May 4, 2010
IN THE MATTER OF N.K.
On appeal from Superior Court of New Jersey, Chancery Division, Family Part, Essex County, Docket No. FC-07-258-06.
NOT FOR PUBLICATION WITHOUT THE APPROVAL OF THE APPELLATE DIVISION
Submitted April 21, 2010
Before Judges Graves and Newman.
J.S. appeals from an order denying a motion under Rule 4:50-1 to vacate a termination of parental rights as to her biological child, N.K. We affirm.
N.K. was born in January 2005, was removed from J.S.'s care in April 2005, and has been under the supervision of the New Jersey Division of Youth and Family Services (the Division) ever since. On June 29, 2007, the trial court entered an order terminating J.S.'s parental rights to N.K. J.S. appealed and we affirmed. Div. of Youth & Family Servs. v. J.S., Nos. A-0627-07 and A-0628-07 (App. Div. May 8, 2008), certif. denied, 196 N.J. 347 (2008).
Subsequently, the family with whom N.K. had been in foster care with contemplated adoption. Unfortunately, those plans to adopt unraveled due to allegations of domestic violence. Because of that, N.K. suffered from reactive attachment disorder. N.K. was placed in a resource home and stayed less than a month because of behavioral problems. N.K. was placed in a second resource home before placement in a pre-adoptive resource home. N.K. made progress and had an older sibling to whom he became attached. That family proceeded with the adoption, which was effectuated on November 19, 2009.
J.S. was immature when, at the age of sixteen, she gave birth to N.K. She later gave birth to another child on November 22, 2006, who was reunified with her on July 2, 2008, after being placed with the Division from birth. On this basis, she claims that the circumstances have changed and she could now care for N.K. Furthermore, N.K., it is asserted, could have a relationship with his younger sibling. J.S. now rents an apartment in Newark for $800 per month on a one-year lease and is employed by the Essex Valley Visiting Nurses Association, earning an hourly rate of $8.25, according to pay stubs.

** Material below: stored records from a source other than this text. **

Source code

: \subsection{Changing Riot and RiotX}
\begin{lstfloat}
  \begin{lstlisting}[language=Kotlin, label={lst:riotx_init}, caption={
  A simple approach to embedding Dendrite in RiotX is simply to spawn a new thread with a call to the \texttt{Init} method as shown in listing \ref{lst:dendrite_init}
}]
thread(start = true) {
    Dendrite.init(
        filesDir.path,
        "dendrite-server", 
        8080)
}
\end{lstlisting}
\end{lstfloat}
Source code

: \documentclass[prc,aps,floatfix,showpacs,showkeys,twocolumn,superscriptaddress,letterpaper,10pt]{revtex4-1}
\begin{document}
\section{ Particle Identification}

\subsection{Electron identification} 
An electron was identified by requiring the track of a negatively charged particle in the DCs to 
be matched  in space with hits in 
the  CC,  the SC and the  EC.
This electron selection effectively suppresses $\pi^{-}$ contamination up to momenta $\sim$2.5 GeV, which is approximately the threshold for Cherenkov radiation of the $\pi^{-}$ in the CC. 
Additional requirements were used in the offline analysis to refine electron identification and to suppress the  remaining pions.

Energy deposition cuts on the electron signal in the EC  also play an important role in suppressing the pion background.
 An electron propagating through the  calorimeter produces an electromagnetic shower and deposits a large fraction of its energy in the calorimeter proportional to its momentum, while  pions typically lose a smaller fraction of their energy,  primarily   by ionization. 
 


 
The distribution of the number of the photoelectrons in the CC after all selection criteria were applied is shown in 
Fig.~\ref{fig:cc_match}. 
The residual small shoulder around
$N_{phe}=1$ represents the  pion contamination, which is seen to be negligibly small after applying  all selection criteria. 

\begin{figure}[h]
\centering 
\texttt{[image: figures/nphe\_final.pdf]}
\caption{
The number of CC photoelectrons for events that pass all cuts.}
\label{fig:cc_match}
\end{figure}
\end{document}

No other references support her suitability as a parent for this special-needs child, N.K.
In denying her motion under Rule 4:50-1, the trial court was satisfied that J.S.'s change of circumstances was not the standard to be met, but rather the standard was the best interest of N.K., relying on In re Guardianship of J.N.H., 172 N.J. 440 (2002). J.S. did not furnish sufficient information to warrant any evaluation of N.K. It was pointed out that she has had no contact with N.K. since her final goodbyes in July 2007 when her parental rights were terminated by order of June 29, 2007. The trial court was convinced that the best interest of the child was served by proceeding with the adoption.
On appeal, J.S. raises the following issue:
THE CIRCUMSTANCES OF BOTH MOTHER AND CHILD HAVE CHANGED IMMENSELY SINCE THE JUDGMENT TERMINATING THE BIOLOGICAL MOTHER'S PARENTAL RIGHTS WAS ENTERED AND THESE CHANGES MEET THE TRULY EXCEPTIONAL CIRCUMSTANCES STANDARD OF HOUSING AUTHORITY V. LITTLE, 135 N.J. 274 (1994), AND IN RE GUARDIANSHIP OF J.N.H., 172 N.J. 440 (2002).
We note that J.S.'s efforts to stay the adoption at the trial level, in this court, and the Supreme Court were all unsuccessful. As previously mentioned, that adoption has taken place, mooting this appeal. Indeed, there is no relief to be provided in the wake of the adoption. See Cinque v. N.J. Dep't of Corrections, 261 N.J. Super. 242 (App. Div. 1993) (holding an inmate's appeal was mooted by later state agency action). While mootness alone would suffice to dismiss this appeal with prejudice, we have reviewed the record in light of J.S.'s argument and are convinced, as was the trial court, that the best interest of N.K. was to proceed with the adoption. Any change of J.S.'s circumstances was "too little, too late" to warrant any relief under Rule 4:50-1 from the order terminating J.S.'s parental rights to N.K. No exceptional circumstances were shown to exist to invoke relief under Rule 4:50-1(f).